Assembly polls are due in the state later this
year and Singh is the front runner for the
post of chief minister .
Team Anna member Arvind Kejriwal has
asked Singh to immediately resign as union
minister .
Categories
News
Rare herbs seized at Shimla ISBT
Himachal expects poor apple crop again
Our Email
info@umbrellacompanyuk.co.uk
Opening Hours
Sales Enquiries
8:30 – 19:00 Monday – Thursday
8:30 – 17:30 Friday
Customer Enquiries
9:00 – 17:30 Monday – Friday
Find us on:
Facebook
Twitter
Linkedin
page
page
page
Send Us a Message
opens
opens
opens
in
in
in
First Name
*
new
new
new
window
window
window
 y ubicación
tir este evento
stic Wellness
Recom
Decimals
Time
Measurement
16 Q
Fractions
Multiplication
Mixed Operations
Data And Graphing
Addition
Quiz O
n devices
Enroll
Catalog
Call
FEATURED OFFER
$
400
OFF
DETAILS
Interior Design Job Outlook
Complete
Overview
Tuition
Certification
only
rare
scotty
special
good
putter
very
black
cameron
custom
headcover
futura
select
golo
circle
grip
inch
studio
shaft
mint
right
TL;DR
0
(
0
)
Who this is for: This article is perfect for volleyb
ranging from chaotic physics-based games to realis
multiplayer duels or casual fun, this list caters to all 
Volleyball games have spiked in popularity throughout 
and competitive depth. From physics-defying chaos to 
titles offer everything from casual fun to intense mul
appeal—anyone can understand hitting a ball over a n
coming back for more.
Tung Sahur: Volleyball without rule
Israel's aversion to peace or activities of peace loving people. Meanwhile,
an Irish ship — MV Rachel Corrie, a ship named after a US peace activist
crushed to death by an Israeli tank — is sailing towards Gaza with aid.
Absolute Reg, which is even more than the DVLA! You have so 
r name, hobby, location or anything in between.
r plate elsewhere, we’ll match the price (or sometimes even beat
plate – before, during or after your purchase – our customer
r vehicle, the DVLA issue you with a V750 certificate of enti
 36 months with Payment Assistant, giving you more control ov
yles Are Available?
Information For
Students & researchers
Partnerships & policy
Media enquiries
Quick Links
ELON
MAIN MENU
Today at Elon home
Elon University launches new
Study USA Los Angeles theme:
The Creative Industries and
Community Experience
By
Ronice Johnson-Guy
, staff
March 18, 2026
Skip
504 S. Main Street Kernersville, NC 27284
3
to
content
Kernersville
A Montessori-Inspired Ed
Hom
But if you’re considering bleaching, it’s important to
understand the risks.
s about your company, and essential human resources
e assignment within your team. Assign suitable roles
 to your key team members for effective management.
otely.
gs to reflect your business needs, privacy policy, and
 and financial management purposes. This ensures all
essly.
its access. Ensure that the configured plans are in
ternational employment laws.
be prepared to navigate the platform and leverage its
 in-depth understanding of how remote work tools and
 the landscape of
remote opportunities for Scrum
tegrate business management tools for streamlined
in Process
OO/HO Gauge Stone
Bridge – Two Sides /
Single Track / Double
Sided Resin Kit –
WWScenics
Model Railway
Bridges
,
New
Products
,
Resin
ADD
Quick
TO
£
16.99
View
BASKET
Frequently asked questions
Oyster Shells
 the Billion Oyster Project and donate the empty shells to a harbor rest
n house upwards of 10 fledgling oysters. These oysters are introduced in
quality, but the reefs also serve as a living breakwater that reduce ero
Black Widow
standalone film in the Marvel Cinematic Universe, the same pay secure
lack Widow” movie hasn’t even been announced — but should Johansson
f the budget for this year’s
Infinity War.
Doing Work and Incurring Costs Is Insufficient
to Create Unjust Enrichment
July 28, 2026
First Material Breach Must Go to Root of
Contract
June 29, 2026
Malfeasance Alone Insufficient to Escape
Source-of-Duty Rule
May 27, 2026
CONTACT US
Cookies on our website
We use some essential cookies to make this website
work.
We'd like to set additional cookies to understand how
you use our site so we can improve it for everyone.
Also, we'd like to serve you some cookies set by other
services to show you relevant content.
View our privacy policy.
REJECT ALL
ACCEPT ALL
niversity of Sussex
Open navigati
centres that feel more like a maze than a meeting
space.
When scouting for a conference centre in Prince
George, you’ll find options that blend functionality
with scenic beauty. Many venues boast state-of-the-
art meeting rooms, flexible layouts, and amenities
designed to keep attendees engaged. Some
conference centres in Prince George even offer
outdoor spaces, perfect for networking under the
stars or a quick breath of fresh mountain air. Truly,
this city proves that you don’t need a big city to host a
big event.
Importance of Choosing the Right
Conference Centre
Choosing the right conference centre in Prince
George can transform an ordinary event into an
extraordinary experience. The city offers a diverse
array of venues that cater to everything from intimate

▬▬▬

▶ QUÉ SE PIDE
Transcribe sin ningún cambio las líneas de todas las filas anteriores.

▶ SOLUCIÓN
Assembly polls are due in the state later this
year and Singh is the front runner for the
post of chief minister .
Team Anna member Arvind Kejriwal has
asked Singh to immediately resign as union
minister .
Categories
News
Rare herbs seized at Shimla ISBT
Himachal expects poor apple crop again
Our Email
info@umbrellacompanyuk.co.uk
Opening Hours
Sales Enquiries
8:30 – 19:00 Monday – Thursday
8:30 – 17:30 Friday
Customer Enquiries
9:00 – 17:30 Monday – Friday
Find us on:
Facebook
Twitter
Linkedin
page
page
page
Send Us a Message
opens
opens
opens
in
in
in
First Name
*
new
new
new
window
window
window
 y ubicación
tir este evento
stic Wellness
Recom
Decimals
Time
Measurement
16 Q
Fractions
Multiplication
Mixed Operations
Data And Graphing
Addition
Quiz O
n devices
Enroll
Catalog
Call
FEATURED OFFER
$
400
OFF
DETAILS
Interior Design Job Outlook
Complete
Overview
Tuition
Certification
only
rare
scotty
special
good
putter
very
black
cameron
custom
headcover
futura
select
golo
circle
grip
inch
studio
shaft
mint
right
TL;DR
0
(
0
)
Who this is for: This article is perfect for volleyb
ranging from chaotic physics-based games to realis
multiplayer duels or casual fun, this list caters to all 
Volleyball games have spiked in popularity throughout 
and competitive depth. From physics-defying chaos to 
titles offer everything from casual fun to intense mul
appeal—anyone can understand hitting a ball over a n
coming back for more.
Tung Sahur: Volleyball without rule
Israel's aversion to peace or activities of peace loving people. Meanwhile,
an Irish ship — MV Rachel Corrie, a ship named after a US peace activist
crushed to death by an Israeli tank — is sailing towards Gaza with aid.
Absolute Reg, which is even more than the DVLA! You have so 
r name, hobby, location or anything in between.
r plate elsewhere, we’ll match the price (or sometimes even beat
plate – before, during or after your purchase – our customer
r vehicle, the DVLA issue you with a V750 certificate of enti
 36 months with Payment Assistant, giving you more control ov
yles Are Available?
Information For
Students & researchers
Partnerships & policy
Media enquiries
Quick Links
ELON
MAIN MENU
Today at Elon home
Elon University launches new
Study USA Los Angeles theme:
The Creative Industries and
Community Experience
By
Ronice Johnson-Guy
, staff
March 18, 2026
Skip
504 S. Main Street Kernersville, NC 27284
3
to
content
Kernersville
A Montessori-Inspired Ed
Hom
But if you’re considering bleaching, it’s important to
understand the risks.
s about your company, and essential human resources
e assignment within your team. Assign suitable roles
 to your key team members for effective management.
otely.
gs to reflect your business needs, privacy policy, and
 and financial management purposes. This ensures all
essly.
its access. Ensure that the configured plans are in
ternational employment laws.
be prepared to navigate the platform and leverage its
 in-depth understanding of how remote work tools and
 the landscape of
remote opportunities for Scrum
tegrate business management tools for streamlined
in Process
OO/HO Gauge Stone
Bridge – Two Sides /
Single Track / Double
Sided Resin Kit –
WWScenics
Model Railway
Bridges
,
New
Products
,
Resin
ADD
Quick
TO
£
16.99
View
BASKET
Frequently asked questions
Oyster Shells
 the Billion Oyster Project and donate the empty shells to a harbor rest
n house upwards of 10 fledgling oysters. These oysters are introduced in
quality, but the reefs also serve as a living breakwater that reduce ero
Black Widow
standalone film in the Marvel Cinematic Universe, the same pay secure
lack Widow” movie hasn’t even been announced — but should Johansson
f the budget for this year’s
Infinity War.
Doing Work and Incurring Costs Is Insufficient
to Create Unjust Enrichment
July 28, 2026
First Material Breach Must Go to Root of
Contract
June 29, 2026
Malfeasance Alone Insufficient to Escape
Source-of-Duty Rule
May 27, 2026
CONTACT US
Cookies on our website
We use some essential cookies to make this website
work.
We'd like to set additional cookies to understand how
you use our site so we can improve it for everyone.
Also, we'd like to serve you some cookies set by other
services to show you relevant content.
View our privacy policy.
REJECT ALL
ACCEPT ALL
niversity of Sussex
Open navigati
centres that feel more like a maze than a meeting
space.
When scouting for a conference centre in Prince
George, you’ll find options that blend functionality
with scenic beauty. Many venues boast state-of-the-
art meeting rooms, flexible layouts, and amenities
designed to keep attendees engaged. Some
conference centres in Prince George even offer
outdoor spaces, perfect for networking under the
stars or a quick breath of fresh mountain air. Truly,
this city proves that you don’t need a big city to host a
big event.
Importance of Choosing the Right
Conference Centre
Choosing the right conference centre in Prince
George can transform an ordinary event into an
extraordinary experience. The city offers a diverse
array of venues that cater to everything from intimate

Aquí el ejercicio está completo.